C:\mongodb\bin\mongoexport --db dbname --collection cname -f 'revision,paths.path.content' --query "{'date': { '$lt': {'$date' : ISODate('%1')} , '$gte': {'$date': ISODate('%2') }}}"  --out "C:\test\mongodata.csv"

I get below output with the above command-

{"_id":{"$oid":"57e57e3fb04c6373f7000003"},"paths":{"path":[{ ///whole paths tag content/// }]}

My actual output should be as below -

revision_id,file_name 15234,/itdp/branches/itdpux/branches/base/itdp2.0/web/xhtml/progchronicle_iux.xhtml

One good thing with the command is i am able to extract all the records which are withing the date range i specified.

Kindly, check my code and help me


Solution

  • Your paths.path element is an array.

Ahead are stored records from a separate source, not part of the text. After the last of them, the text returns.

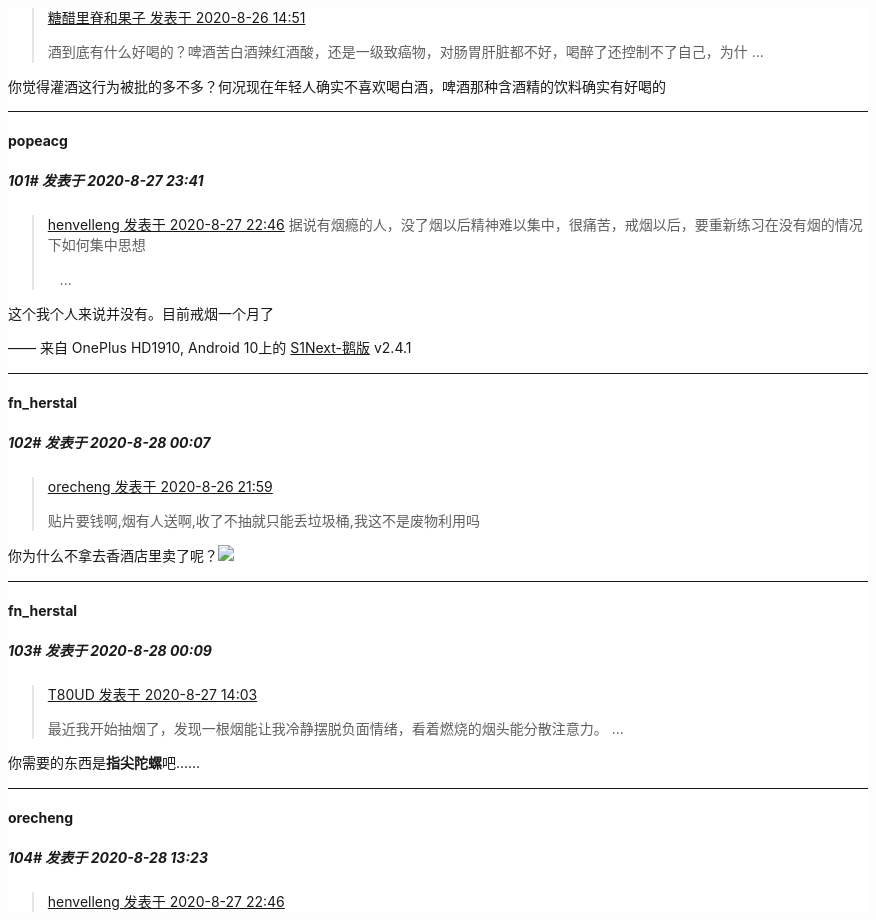 
<blockquote><a href="httphttps://bbs.saraba1st.com/2b/forum.php?mod=redirect&amp;goto=findpost&amp;pid=48555400&amp;ptid=1956654" target="_blank">糖醋里脊和果子 发表于 2020-8-26 14:51</a>

酒到底有什么好喝的？啤酒苦白酒辣红酒酸，还是一级致癌物，对肠胃肝脏都不好，喝醉了还控制不了自己，为什 ...</blockquote>
你觉得灌酒这行为被批的多不多？何况现在年轻人确实不喜欢喝白酒，啤酒那种含酒精的饮料确实有好喝的


-----

####  popeacg  
##### 101#       发表于 2020-8-27 23:41


<blockquote><a href="httphttps://bbs.saraba1st.com/2b/forum.php?mod=redirect&amp;goto=findpost&amp;pid=48570173&amp;ptid=1956654" target="_blank">henvelleng 发表于 2020-8-27 22:46</a>
据说有烟瘾的人，没了烟以后精神难以集中，很痛苦，戒烟以后，要重新练习在没有烟的情况下如何集中思想

   ...</blockquote>
这个我个人来说并没有。目前戒烟一个月了

—— 来自 OnePlus HD1910, Android 10上的 [S1Next-鹅版](https://github.com/ykrank/S1-Next/releases) v2.4.1


-----

####  fn_herstal  
##### 102#       发表于 2020-8-28 00:07


<blockquote><a href="httphttps://bbs.saraba1st.com/2b/forum.php?mod=redirect&amp;goto=findpost&amp;pid=48559233&amp;ptid=1956654" target="_blank">orecheng 发表于 2020-8-26 21:59</a>

贴片要钱啊,烟有人送啊,收了不抽就只能丢垃圾桶,我这不是废物利用吗</blockquote>
你为什么不拿去香酒店里卖了呢？<img src="https://static.saraba1st.com/image/smiley/face2017/001.png" referrerpolicy="no-referrer">


-----

####  fn_herstal  
##### 103#       发表于 2020-8-28 00:09


<blockquote><a href="httphttps://bbs.saraba1st.com/2b/forum.php?mod=redirect&amp;goto=findpost&amp;pid=48565232&amp;ptid=1956654" target="_blank">T80UD 发表于 2020-8-27 14:03</a>

最近我开始抽烟了，发现一根烟能让我冷静摆脱负面情绪，看着燃烧的烟头能分散注意力。 ...</blockquote>
你需要的东西是<strong>指尖陀螺</strong>吧……


-----

####  orecheng  
##### 104#       发表于 2020-8-28 13:23


<blockquote><a href="httphttps://bbs.saraba1st.com/2b/forum.php?mod=redirect&amp;goto=findpost&amp;pid=48570173&amp;ptid=1956654" target="_blank">henvelleng 发表于 2020-8-27 22:46</a>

If you want to export it correctly you have to use the following command:

    C:\mongodb\bin\mongoexport --db dbname --collection cname -f 'revision,paths.path.0.content' --query "{'date': { '$lt': {'$date' : ISODate('%1')} , '$gte': {'$date': ISODate('%2') }}}"  --out "C:\test\mongodata.csv"
    

    Obliviously there would be some problems if paths.path is an array with random length. In this case you have to write your own script using a loop.